Бьенвида основной своей задачей считала изображать все в как можно более выгодном свете и создать впечатление, что наш мир – лучший из возможных миров. В полном соответствии с этими своими идеями она сказала:
– Знаешь, Дэниэл работает поваром в ресторане. Он нам готовит всякие вкусные штуки.
– Он женат? – спросил Эльфик.
– Не-а, – помотала головой девочка, хотя, честно говоря, не была в этом уверена. – Я просто жду не дождусь, что они с мамой поженятся и мы переедем в новый дом на Милл-Хилл.
Без Алисы игра в метро во многом утратила свое очарование. Да и заработки резко упали. Молодая скрипачка ненавидела такие намеки, но Том считал, что большинство людей, проходя мимо них к эскалатору, опускали монетки только потому, что с ними играла красивая девушка.
Питер по-прежнему ходил играть с Мюрреем, но уже далеко не каждый день. Если его дежурство в хосписе выпадало на ночь, то на следующее утро он был не в состоянии отправляться работать в метро. К тому же Блич-Палмер неважно себя чувствовал: он отощал, а его лицо и шея покрылись сыпью. Джей так и не смог преодолеть свою робость и стеснялся выступать с Томом без Питера. Терри же куда-то пропал, как, впрочем, один за другим постепенно пропадали все их друзья-музыканты.
Когда Мюррей в первый раз отправился со своей флейтой в подземку один, он немного испугался, почувствовав себя беззащитным. И каким-то неуклюжим, что ли? День близился к вечеру, совсем скоро должен был начаться час пик. Молодой человек остановился на углу в переходе, ведущем на «Оксфорд-стрит», бросив у ног куртку – ему всегда казалось, что так он словно заявляет о своих правах на этот пятачок метрополитена. Вместо шляпы или завязанного платка, которые зарекомендовали себя не с лучшей стороны, Том поставил перед собой открытый футляр флейты и приказал себе успокоиться. Разве он не играл здесь уже десятки раз? Сегодня все отличие состояло только в отсутствии компании. Приложив инструмент к губам, флейтист заиграл.

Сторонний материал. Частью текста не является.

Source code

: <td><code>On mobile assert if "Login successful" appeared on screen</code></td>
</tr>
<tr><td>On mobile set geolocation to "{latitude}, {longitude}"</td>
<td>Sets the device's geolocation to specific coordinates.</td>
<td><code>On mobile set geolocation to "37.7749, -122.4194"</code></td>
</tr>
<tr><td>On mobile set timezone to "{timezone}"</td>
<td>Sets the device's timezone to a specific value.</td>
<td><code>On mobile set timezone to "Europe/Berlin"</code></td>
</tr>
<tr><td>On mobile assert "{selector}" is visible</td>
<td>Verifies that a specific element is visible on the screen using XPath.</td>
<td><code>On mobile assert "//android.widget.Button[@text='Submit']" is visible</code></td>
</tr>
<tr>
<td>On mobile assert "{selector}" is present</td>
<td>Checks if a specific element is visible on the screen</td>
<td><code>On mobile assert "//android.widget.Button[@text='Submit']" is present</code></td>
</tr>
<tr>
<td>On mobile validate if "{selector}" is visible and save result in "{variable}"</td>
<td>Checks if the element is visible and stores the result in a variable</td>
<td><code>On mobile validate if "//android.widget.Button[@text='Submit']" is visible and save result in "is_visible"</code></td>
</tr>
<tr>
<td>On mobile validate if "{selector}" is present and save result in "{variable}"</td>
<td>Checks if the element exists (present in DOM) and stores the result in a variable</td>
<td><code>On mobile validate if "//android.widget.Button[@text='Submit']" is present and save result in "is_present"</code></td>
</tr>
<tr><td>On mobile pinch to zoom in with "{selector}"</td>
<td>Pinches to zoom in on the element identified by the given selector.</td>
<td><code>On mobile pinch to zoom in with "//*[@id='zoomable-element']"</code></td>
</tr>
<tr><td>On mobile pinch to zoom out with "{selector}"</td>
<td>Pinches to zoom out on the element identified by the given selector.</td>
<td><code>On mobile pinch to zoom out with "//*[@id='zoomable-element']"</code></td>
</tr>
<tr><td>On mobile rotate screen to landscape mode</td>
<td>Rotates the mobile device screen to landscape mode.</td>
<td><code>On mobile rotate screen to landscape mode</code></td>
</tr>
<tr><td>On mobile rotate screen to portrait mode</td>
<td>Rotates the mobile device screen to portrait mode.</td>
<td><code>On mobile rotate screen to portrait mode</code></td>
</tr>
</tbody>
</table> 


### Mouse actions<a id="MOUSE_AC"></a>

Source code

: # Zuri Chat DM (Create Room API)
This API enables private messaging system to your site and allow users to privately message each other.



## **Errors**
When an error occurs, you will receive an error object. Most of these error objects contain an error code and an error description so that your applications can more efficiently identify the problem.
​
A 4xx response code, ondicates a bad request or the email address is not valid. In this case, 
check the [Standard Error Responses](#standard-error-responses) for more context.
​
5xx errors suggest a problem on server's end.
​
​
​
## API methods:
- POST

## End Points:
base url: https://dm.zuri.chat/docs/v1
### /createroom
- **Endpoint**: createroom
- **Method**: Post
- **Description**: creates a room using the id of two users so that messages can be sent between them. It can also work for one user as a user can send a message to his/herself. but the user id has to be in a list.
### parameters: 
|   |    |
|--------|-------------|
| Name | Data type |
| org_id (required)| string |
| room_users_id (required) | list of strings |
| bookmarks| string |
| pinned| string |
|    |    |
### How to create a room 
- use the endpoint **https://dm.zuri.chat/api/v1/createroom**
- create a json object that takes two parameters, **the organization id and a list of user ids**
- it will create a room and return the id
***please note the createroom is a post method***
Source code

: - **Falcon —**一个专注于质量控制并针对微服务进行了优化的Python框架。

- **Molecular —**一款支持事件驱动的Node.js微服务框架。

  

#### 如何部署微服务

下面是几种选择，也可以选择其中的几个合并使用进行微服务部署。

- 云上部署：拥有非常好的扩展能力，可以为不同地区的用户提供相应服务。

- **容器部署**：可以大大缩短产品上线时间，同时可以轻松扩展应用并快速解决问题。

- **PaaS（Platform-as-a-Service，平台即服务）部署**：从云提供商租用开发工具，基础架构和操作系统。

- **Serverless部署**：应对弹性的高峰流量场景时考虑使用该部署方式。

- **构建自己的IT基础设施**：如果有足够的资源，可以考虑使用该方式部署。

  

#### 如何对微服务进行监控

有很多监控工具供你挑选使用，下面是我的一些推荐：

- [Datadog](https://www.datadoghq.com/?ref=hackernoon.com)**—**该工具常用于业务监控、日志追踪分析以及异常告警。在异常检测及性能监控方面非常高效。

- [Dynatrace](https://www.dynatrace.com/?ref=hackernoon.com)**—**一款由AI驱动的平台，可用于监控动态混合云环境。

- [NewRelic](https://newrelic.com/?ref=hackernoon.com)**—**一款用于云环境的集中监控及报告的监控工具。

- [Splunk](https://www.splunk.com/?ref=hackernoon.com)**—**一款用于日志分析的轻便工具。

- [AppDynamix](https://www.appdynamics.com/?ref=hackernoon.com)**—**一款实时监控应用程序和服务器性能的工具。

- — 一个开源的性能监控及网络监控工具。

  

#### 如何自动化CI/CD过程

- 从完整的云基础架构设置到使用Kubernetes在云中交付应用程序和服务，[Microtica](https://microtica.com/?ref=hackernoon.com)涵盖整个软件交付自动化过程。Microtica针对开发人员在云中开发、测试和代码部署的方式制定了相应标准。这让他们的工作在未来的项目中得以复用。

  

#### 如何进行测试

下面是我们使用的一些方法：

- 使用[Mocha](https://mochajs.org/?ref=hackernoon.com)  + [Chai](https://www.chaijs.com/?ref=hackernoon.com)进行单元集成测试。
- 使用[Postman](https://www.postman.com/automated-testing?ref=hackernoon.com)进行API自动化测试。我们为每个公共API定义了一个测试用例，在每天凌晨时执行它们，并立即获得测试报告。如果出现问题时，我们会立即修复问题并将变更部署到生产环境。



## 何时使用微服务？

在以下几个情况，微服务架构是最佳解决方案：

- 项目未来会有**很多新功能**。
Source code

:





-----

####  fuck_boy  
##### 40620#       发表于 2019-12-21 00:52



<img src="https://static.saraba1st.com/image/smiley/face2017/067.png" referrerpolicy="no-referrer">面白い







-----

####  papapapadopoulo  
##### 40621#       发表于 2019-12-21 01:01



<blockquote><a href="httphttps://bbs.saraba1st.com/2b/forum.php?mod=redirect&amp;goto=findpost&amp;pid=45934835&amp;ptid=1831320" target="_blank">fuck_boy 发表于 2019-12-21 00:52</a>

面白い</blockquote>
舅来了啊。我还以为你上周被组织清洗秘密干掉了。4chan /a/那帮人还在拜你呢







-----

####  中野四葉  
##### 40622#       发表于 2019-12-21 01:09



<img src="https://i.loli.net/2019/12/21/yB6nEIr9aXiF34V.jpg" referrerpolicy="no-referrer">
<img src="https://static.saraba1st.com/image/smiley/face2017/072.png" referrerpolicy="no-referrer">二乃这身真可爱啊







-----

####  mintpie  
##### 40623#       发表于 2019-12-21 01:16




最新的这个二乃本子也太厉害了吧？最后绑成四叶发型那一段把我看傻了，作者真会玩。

Сначала – арию из «Волшебной флейты», в которой Тамино призывает к себе лесных животных. Музыканту пришло в голову, что он тоже, подобно Тамино, пытается привлечь диких зверей, настолько нечеловеческими, свирепыми или, наоборот, затравленными выглядели лица людей в этом подземелье. Лишь немногие казались счастливыми и довольными собой. И он, Том, еще пытается убедить их поделиться с ним, пусть совсем чуть-чуть, заплатив за его музыку.